Soms is een wisseltransfusie nodig, bijvoorbeeld als er een bloedgroep-incompatibiliteit is tussen moeder en kind, of als er een hemolytische crisis is. Afhankelijk van de bloeddonor wordt er onderscheid gemaakt tussen het doneren van bloed van een ander en het doneren van eigen bloed. Een autologe bloeddonatie is de veiligste methode van een bloedtransfusie, omdat het de overdracht van infecties of intolerantiereacties duidelijk uitsluit. Een autologe bloeddonatie wordt met name aanbevolen bij een geplande operatie.
Bij een buitenlandse bloeddonatie is de belangrijke voorwaarde voor een transfusie de compatibiliteit van de bloedgroepen van de donor en ontvanger. Idealiter komen zowel de bloedgroepen als de Rhesus-factoren van beide overeen. Als dit niet het geval is, gelden de volgende regels: Bloedgroep 0 resusnegatief is een universele donor en patiënten met bloedgroep AB resuspositief kunnen bloed van elke bloedgroep ontvangen. Als geen rekening zou worden gehouden met de verschillende kenmerken van de bloedgroepen, zouden levensbedreigende gevolgen optreden. Het AB0-bloedgroepsysteem en de rhesusfactor vereisen speciale aandacht.

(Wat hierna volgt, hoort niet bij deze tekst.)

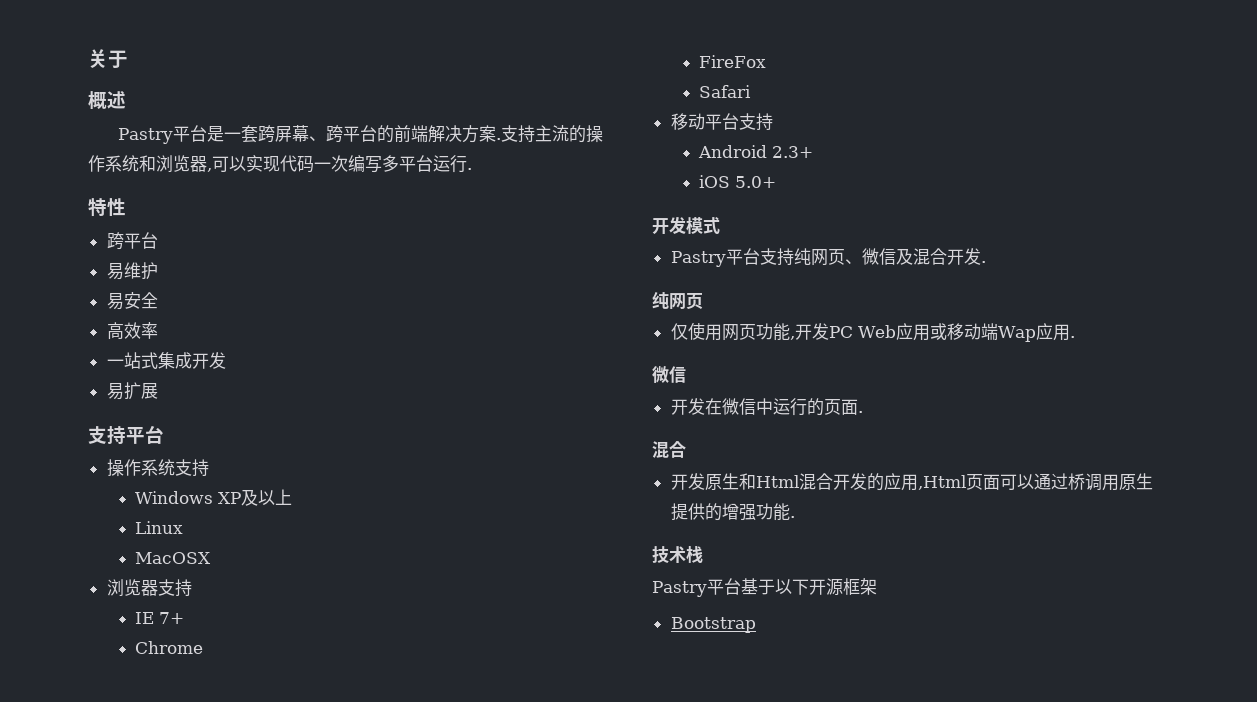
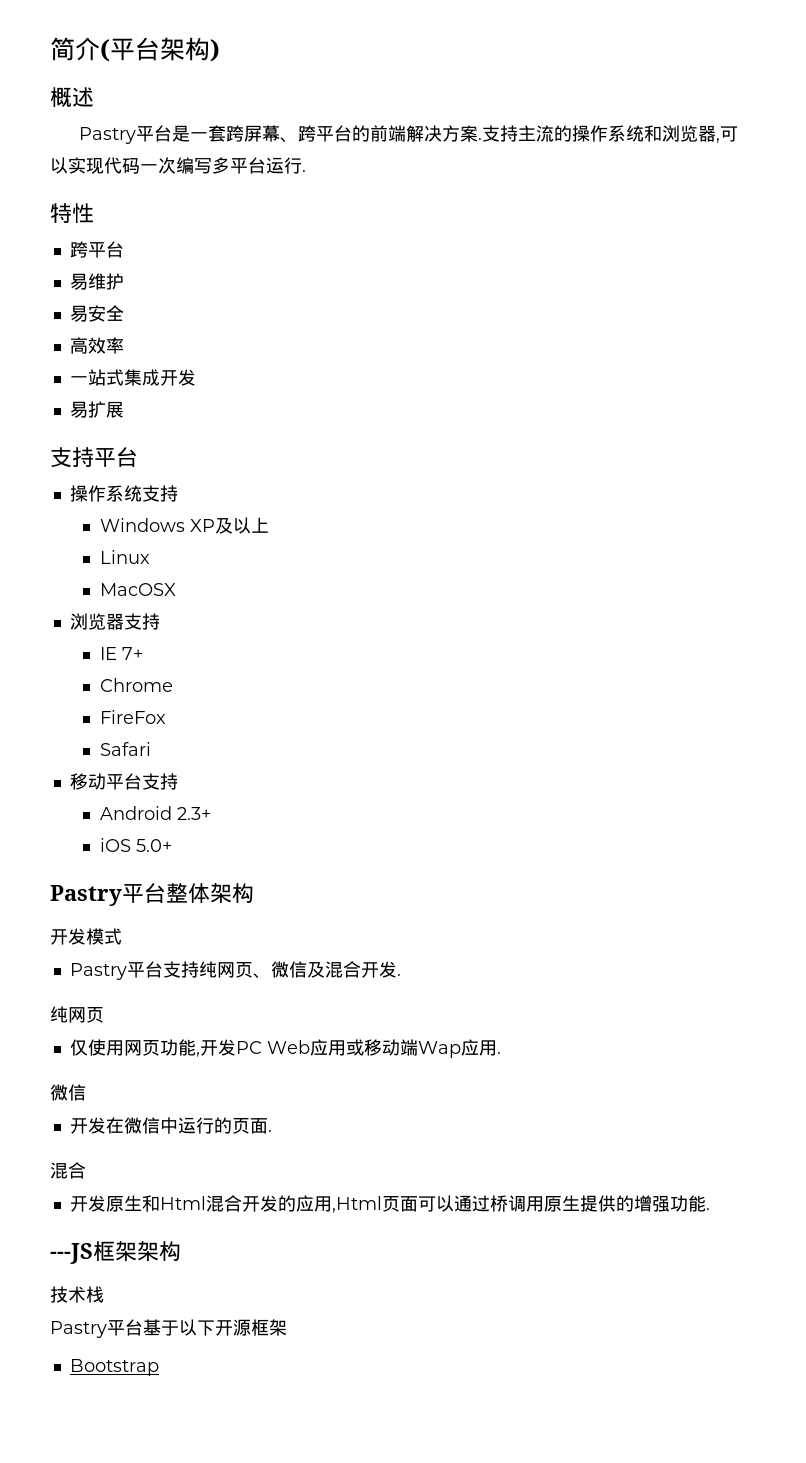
[88,49,128,68] 关于 -> [50,37,220,62] 简介(平台架构)
(777, 182) none -> [50,883,254,906] // Pastry平台整体架构
(795, 517) none -> [50,1241,181,1264] // ---JS框架架构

De compatibiliteit van bloedgroepen is complex en varieert daarom afhankelijk van welke bloedbestanddelen worden overgedragen. Bij transfusie van rode bloedcellen kan de patiënt met bloedgroep 0 alleen het rode bloedcelconcentraat krijgen van een donor met bloedgroep 0, terwijl bij een bloedplasmatransfusie zijn bloedgroep compatibel is met alle vier de bloedgroepen.
In tegenstelling tot volbloedtransfusie hebben de maatregelen die tegenwoordig worden toegepast, namelijk de transfusie van bloedcomponenten, het voordeel dat de patiënt alleen die componenten van het bloed krijgt die hij daadwerkelijk nodig heeft. Bovendien kunnen bloedbestanddelen langer worden bewaard dan volbloed. Wanneer de noodzaak zich voordoet, worden verschillende componenten van het bloed overgebracht, zoals rode bloedcellen voor anemie of bloedplaatjesconcentraten voor mensen met bloedingsneiging.
Risico's en gevaren
Algemene bijwerkingen van a Bloedtransfusie zijn koude rillingen, een daling van de bloeddruk en koorts. In zeldzame gevallen treedt circulatoire shock op. Een andere bijwerking van bloedtransfusie is ijzerstapeling. Dit komt vooral voor bij langdurige transfusietherapieën.
Een van de risico's van bloedtransfusie is de overdracht van bacteriën en virussen. Dankzij moderne moleculair biologische methoden is het risico op overdracht van levensbedreigende virussen zeer laag. Deze testmethoden zijn relatief nieuw; ze zijn pas sinds het midden van de jaren tachtig wijdverspreid. Voordien raakten veel patiënten besmet met hiv via bloedtransfusies. Als de bloedeenheden worden verwisseld, treedt een acute of vertraagde hemolytische transfusiereactie op.
De niet-hemolytische transfusiereacties omvatten allergische reacties en pathologische reacties van het immuunsysteem, die het hele organisme aantasten. De witte bloedcellen kunnen een graft-versus-host-reactie veroorzaken bij immuungecompromitteerde patiënten.
Er zijn echter maatregelen die het risico op een transplantaat-versus-gastheerreactie kunnen verkleinen, zoals het bestralen van bloedproducten. Volgens een onderzoek uit 2007 gaan medische professionals ervan uit dat er geen verhoogd kankerrisico is voor de ontvanger, zelfs niet als de donor na donatie kanker krijgt. Een andere studie uit 2009 weerlegt deze theorie.